Fort Worth — I can hardly imagine a more polished recital than cellist Alisa Weilerstein and pianist Inon Barnatan’s performance at the Kimbell Art Museum Piano Pavilion on Thursday evening, part of The Cliburn season. Polished, yes, but never boring.
Playing from iPads to a regrettably small crowd—I can only hope that Friday evening’s, for the repeat performance, was larger—the duo wowed despite sometimes less than gripping repertoire. Indeed, even after a longer than average recital, multiple curtain calls resulted in an encore that stretched the evening’s length to nearly two-and-a-half hours.
The two began with Mendelssohn’s Cello Sonata No. 2 in D Major, Op. 58. This was a most Romantic rendering of Mendelssohn, with tons of vibrato by Weilerstein and boldly exaggerated dynamics from both. This was not a technically flawless performance, though it was as close as one is likely to hear live: Weilerstein missed a shift or two, and pizzicato in the second movement was not as resonant as it could have been. Still, her tone in lyrical passages was extraordinarily rich, and the level of musicality and technical agility from both musicians was stunning. These two musicians are both skilled collaborators—they made frequent visual contact, and the result was impeccable ensemble.
Watching Weilerstein play is increasingly like attending a master class in technique. For instance, her bow changes are practically inaudible, even in the notoriously unforgiving acoustics of the Renzo Piano Pavilion. Barnatan is a notably relaxed performer, even when he lights technical fireworks—both give the impression of being able to do anything they please on their instruments quite effortlessly.
One amusing note: Weilerstein’s abundant chestnut hair has been the subject of remark by at least one local critic, since it tends to obscure her face when she plays. Thursday, she had clipped the front of her hair back with a barrette, which proceeded to slide out of her hair as the Mendelssohn progressed.
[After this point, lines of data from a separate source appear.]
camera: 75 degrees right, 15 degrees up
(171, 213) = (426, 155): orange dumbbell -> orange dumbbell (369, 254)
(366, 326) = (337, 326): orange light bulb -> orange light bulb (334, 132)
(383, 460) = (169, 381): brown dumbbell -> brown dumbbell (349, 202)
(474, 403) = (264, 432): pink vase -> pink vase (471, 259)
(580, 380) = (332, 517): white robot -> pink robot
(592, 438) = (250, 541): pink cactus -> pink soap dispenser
Eventually, she pulled the barrette out, flung it across and off the stage, and just let her hair do what it was going to do. (A patron on the front row handed the thrown hair accessory back to her at intermission.)
Second on the program was the Britten Sonata for Cello and Piano in C Major, Op. 65. This piece was the first of five major works that Britten wrote for Mstislav Rostropovich. This is a technically daunting piece for both performers. Indeed, Britten even remarked to Rostropovich that he hoped the scherzo-pizzicato second movement was playable. Clearly, it is, at least by players as remarkable as Weilerstein and Barnatan. Weilerstein’s pizzicato filled the hall here, unlike in the Mendelssohn. In between the playful second movement and the third movement Elegia, Weilerstein rosined her bow, an odd bit of stagecraft perhaps intended to create a longer pause to accentuate the extreme change in mood. (Or maybe her bow, unused in the second movement, just needed a bit of rosin. Who knows?) In the Elegia, Barnatan exhibited a magnificent sense of line. In the fourth movement Marcia, Weilerstein showed off her outstanding ricochet technique. These are truly musicians of the highest order.
Weilerstein and Barnatan are both, collaboratively and individually, proponents of contemporary music, so it is no surprise that a contemporary piece, Steven Mackey’s Through Your Fingers, was at the center of the program. Weilerstein and Barnatan premiered Mackey’s piece in Carnegie Hall just two days before bringing it to Fort Worth. The piece is tonal and melodic, with moments of nearly impressionistic wispiness contrasting with more robust themes.
In Rachmaninoff’s Sonata in G Minor for Piano and Cello, Op. 19, Weilerstein’s and Barnatan’s Romantic flair, a bit much in the Mendelssohn, was put to its optimal use. Intense playing from both musicians worked perfectly in this repertoire. Weilerstein’s astonishing intonation in her instrument’s upper register was on prominent display here. These are musicians who complement each other beautifully. Weilerstein and Barnatan are both magnificent individual players, but here the whole is indeed greater than the sum of its parts.